Carlos Zacarias admitiu que o impacto da suspensão das obras de construção do empreendimento da Total em Afungi poderá estender-se à relação com os compradores do gás natural liquefeito, cujos contratos já foram celebrados, com prazos de cumprimento definidos. “Há previsões [contratuais] que têm, naturalmente, em vista uma data e algumas penalizações de parte a parte, caso uma das partes não cumpra”, enfatizou. Se o atraso for muito maior, esse impacto será maior, disse.

Suspensão do projeto da Total “não impacta diretamente” as operações da Galp

O diretor de exploração e produção da Galp, Thore Kristiansen, afirmou nesta segunda-feira que a suspensão das operações da Total no projeto de gás de Cabo Delgado, em Moçambique, “não impacta diretamente” as operações da petrolífera portuguesa na região.

“Não nos impacta diretamente, porque as operações em curso na Área 4 continuam a ser para otimizar e para melhorar o produto, de forma a fazê-lo progredir na cadeia de valor”, afirmou Thore E. Kristiansen durante um webcast para apresentação dos resultados do primeiro trimestre da petrolífera.

Questionado relativamente à suspensão de operações nesta segunda-feira confirmada pela petrolífera Total, o diretor de operações da Galp reconheceu que “a situação em Cabo Delgado é muito grave”, pelo que “é compreensível que tenha, primeiro, de ser controlada para poder garantir a segurança das pessoas que lá trabalham”.

A portuguesa Galp, a Kogas (Coreia do Sul) e a Empresa Nacional de Hidrocarbonetos (Moçambique) detêm, cada uma, uma participação de 10% num consórcio de exploração e gás natural da Área 4 da bacia do Rovuma, ao largo da costa de Cabo Delgado, no norte de Moçambique, liderado pela petrolífera italiana Eni e pela americana ExxonMobil.

“Força Maior” mantém-se até Governo restaurar segurança, afirma Total

A suspensão dos trabalhos decorrente da “Declaração de Força Maior” no projeto da petrolífera Total em Moçambique vai manter-se em vigor até que o Governo garanta a segurança na província de forma verificável e sustentável.

“A força maior vai continuar em vigor até que o Governo de Moçambique tenha restaurado a segurança e a estabilidade na província de Cabo Delgado de forma verificável e sustentável”, disse a porta-voz da Total, Anastasia Zhivulina, quando questionada pela Lusa sobre qual a previsão de duração da suspensão dos trabalhos.

É ainda demasiado cedo para fornecer um calendário atualizado do projeto, mas haverá uma consequência”, acrescentou, referindo-se ao atraso motivado pela retirada dos trabalhadores no seguimento dos ataques a Palma, a 24 de março.
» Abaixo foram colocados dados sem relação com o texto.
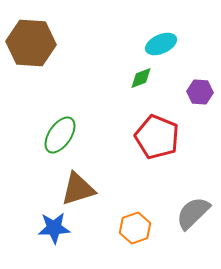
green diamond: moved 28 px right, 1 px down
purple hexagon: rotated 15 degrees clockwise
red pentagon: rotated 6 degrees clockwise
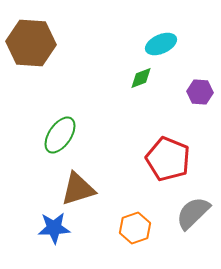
red pentagon: moved 11 px right, 22 px down
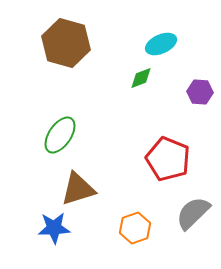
brown hexagon: moved 35 px right; rotated 12 degrees clockwise
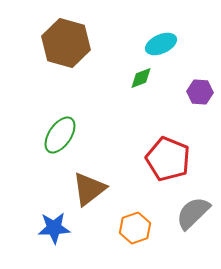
brown triangle: moved 11 px right; rotated 21 degrees counterclockwise
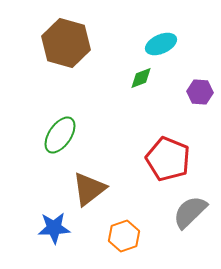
gray semicircle: moved 3 px left, 1 px up
orange hexagon: moved 11 px left, 8 px down
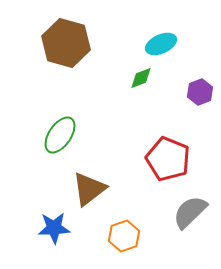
purple hexagon: rotated 25 degrees counterclockwise
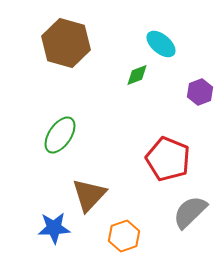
cyan ellipse: rotated 64 degrees clockwise
green diamond: moved 4 px left, 3 px up
brown triangle: moved 6 px down; rotated 9 degrees counterclockwise
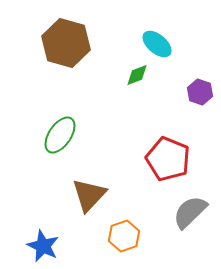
cyan ellipse: moved 4 px left
purple hexagon: rotated 20 degrees counterclockwise
blue star: moved 11 px left, 18 px down; rotated 28 degrees clockwise
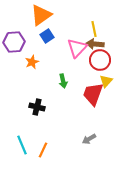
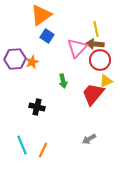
yellow line: moved 2 px right
blue square: rotated 24 degrees counterclockwise
purple hexagon: moved 1 px right, 17 px down
yellow triangle: rotated 24 degrees clockwise
red trapezoid: rotated 20 degrees clockwise
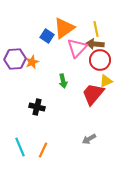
orange triangle: moved 23 px right, 13 px down
cyan line: moved 2 px left, 2 px down
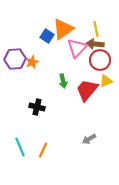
orange triangle: moved 1 px left, 1 px down
red trapezoid: moved 6 px left, 4 px up
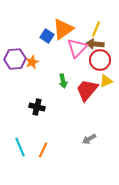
yellow line: rotated 35 degrees clockwise
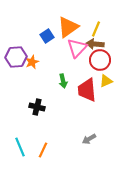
orange triangle: moved 5 px right, 2 px up
blue square: rotated 24 degrees clockwise
purple hexagon: moved 1 px right, 2 px up
red trapezoid: rotated 45 degrees counterclockwise
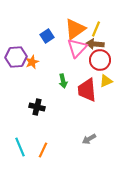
orange triangle: moved 7 px right, 2 px down
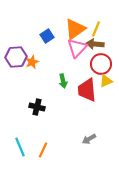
red circle: moved 1 px right, 4 px down
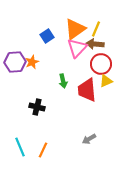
purple hexagon: moved 1 px left, 5 px down
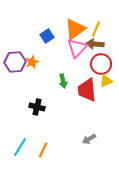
cyan line: rotated 54 degrees clockwise
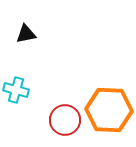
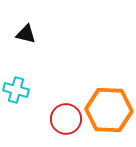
black triangle: rotated 25 degrees clockwise
red circle: moved 1 px right, 1 px up
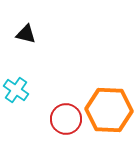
cyan cross: rotated 20 degrees clockwise
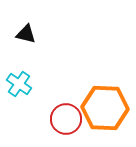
cyan cross: moved 3 px right, 6 px up
orange hexagon: moved 4 px left, 2 px up
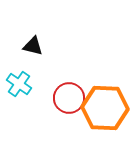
black triangle: moved 7 px right, 12 px down
red circle: moved 3 px right, 21 px up
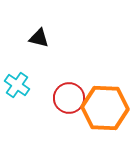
black triangle: moved 6 px right, 8 px up
cyan cross: moved 2 px left, 1 px down
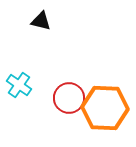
black triangle: moved 2 px right, 17 px up
cyan cross: moved 2 px right
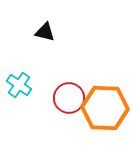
black triangle: moved 4 px right, 11 px down
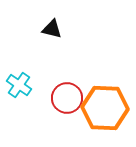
black triangle: moved 7 px right, 3 px up
red circle: moved 2 px left
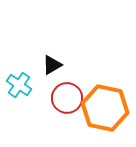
black triangle: moved 36 px down; rotated 45 degrees counterclockwise
orange hexagon: rotated 9 degrees clockwise
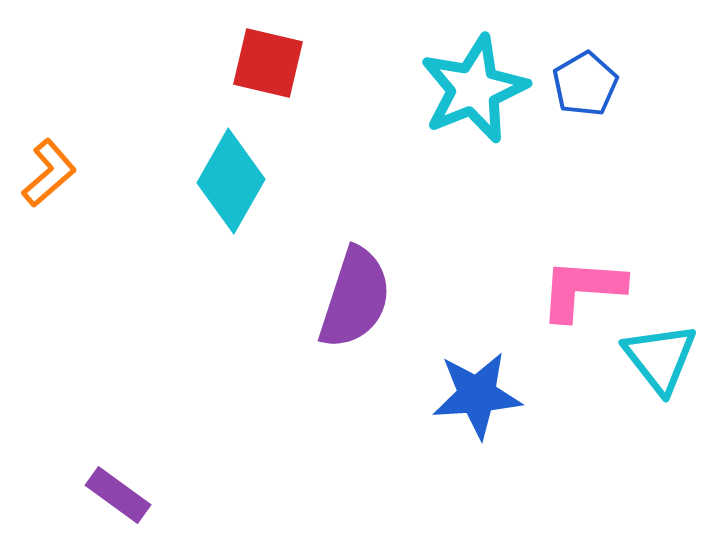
Artigo atualizado às 11h33 com a informação da petrolífera de que o projeto não foi cancelado; às 12h08 com o governo a assegurar que a petrolífera “não abandonou”; às 14h07 com o anúncio de que o governo vai discutir responsabilidade dos custos; às 14h35 com as afirmações do diretor de exploração e produção da Galp e às 17h30 com o Total a dizer que até que o  governo não restaure a segurança, a suspensão irá manter-se.